HB 3298 unilaterally changes these relationships in every case for every water user in Oregon who is within certain districts. HB 3298 seeks to define the owner of water rights for all irrigation rights inside these districts as the person who holds title to the land to which the water right is attached, no matter the issue or the history of the particular water right and district.

In the name of private property rights, HB 3298 fully vests all ownership interests to individuals within districts – but at the expense of each other. Because districts, and not the Department of Water Resources (as is the case for individual water rights) regulate against injury, districts would be unable to protect farmers as a whole or farmers as individuals to ensure that water is managed fairly and without injury.

Irrigation districts are local governments managed by an elected board of directors. Qualified directors must be landowners in the district receiving water delivered by the district. Directors are elected from particular areas and serve three-year terms without compensation.

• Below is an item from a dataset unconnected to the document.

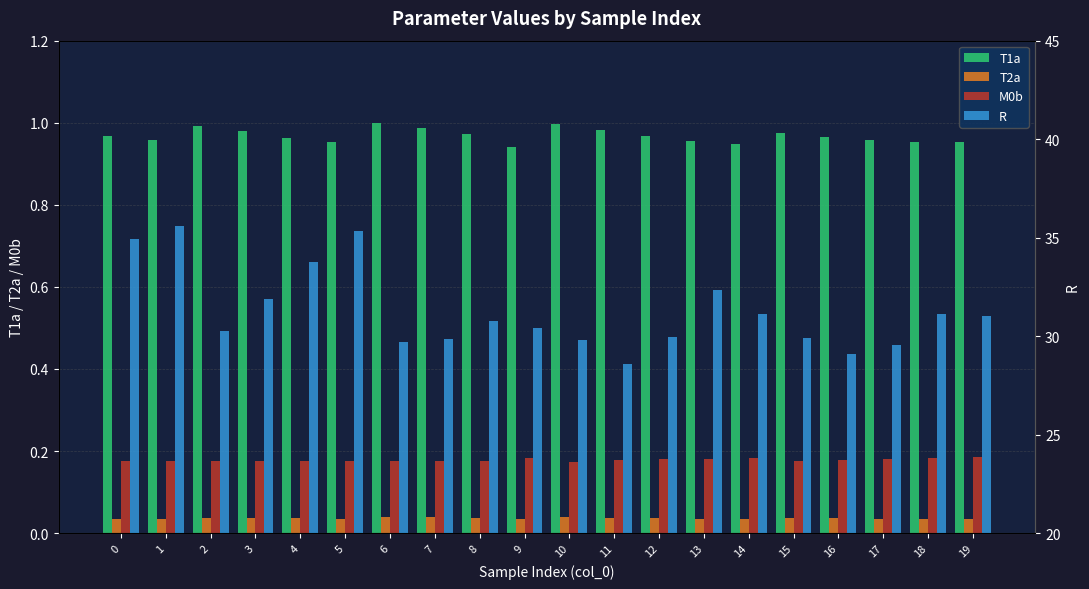

What is the spread (max minus min) of values at 8?

30.7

The Klamath Irrigation District Board is composed of five members who live and farm in the district. Two of the board members are fourth-generation farmers on land that their great-grandparents homesteaded and converted to productive farmland.

On behalf of its members, the KID is prosecuting water right claims in the Klamath River adjudication and is pursuing claims against the United States in the U.S. Court of Federal Claims, to recover damages farmers suffered by the taking of their water during 2001. Board members have personally participated as plaintiffs in other lawsuits and litigation filed by or on behalf of the district or in which the district has intervened. Board members have spent thousands of hours representing themselves and their neighbors on committees, before the Legislature, in different associations, and in court. The dedication and hard work of KID’s board members is representative of the dedication and hard work of all the boards of directors of districts throughout Oregon.

In litigation, lawsuits must be brought and prosecuted by the “real party in interest.” As trustees on behalf of its farmers, the KID can prosecute the takings case and KID can represent its farmers in the adjudication. If the definition contained in HB 3298 becomes law, then the argument that districts are trustees for farmers-water users goes away, the takings case is subject to dismissal, and the state may have to revise the manner in which it is reviewing our water right claims to require each individual landowner to personally participate in the process.

Farmers need to work together to protect the viability of irrigated agriculture. The Oregon Natural Resources Council, Earth Justice, the Sierra Club and others with an agenda to end irrigated agriculture in the West have worked for years to divide our agricultural communities, recognizing that “divided they fall.” It’s ironic that these same tactics of divide and conquer are being employed for passage of HB 3298 by an organization that primarily represents people who are farmers, but not farmers inside districts.

The reality is districts are farmers. And farmers are districts. HB 3298 severs the shared relationship between districts and farmers, and changes the whole concept of a water right having components of both diversion of water and beneficial use of that water. Neither farmers nor districts can do both without each other.

The legislature and our resources community are better served by working through the interim to fully evaluate the effects on all water users to arrive at consensus.

William M. Ganong, a Klamath Falls attorney in private practice, is general counsel to the Klamath Irrigation District. He represents districts in the Klamath River adjudication and serves as the agricultural water districts’ representative on the Special Districts Association of Oregon legislative committee.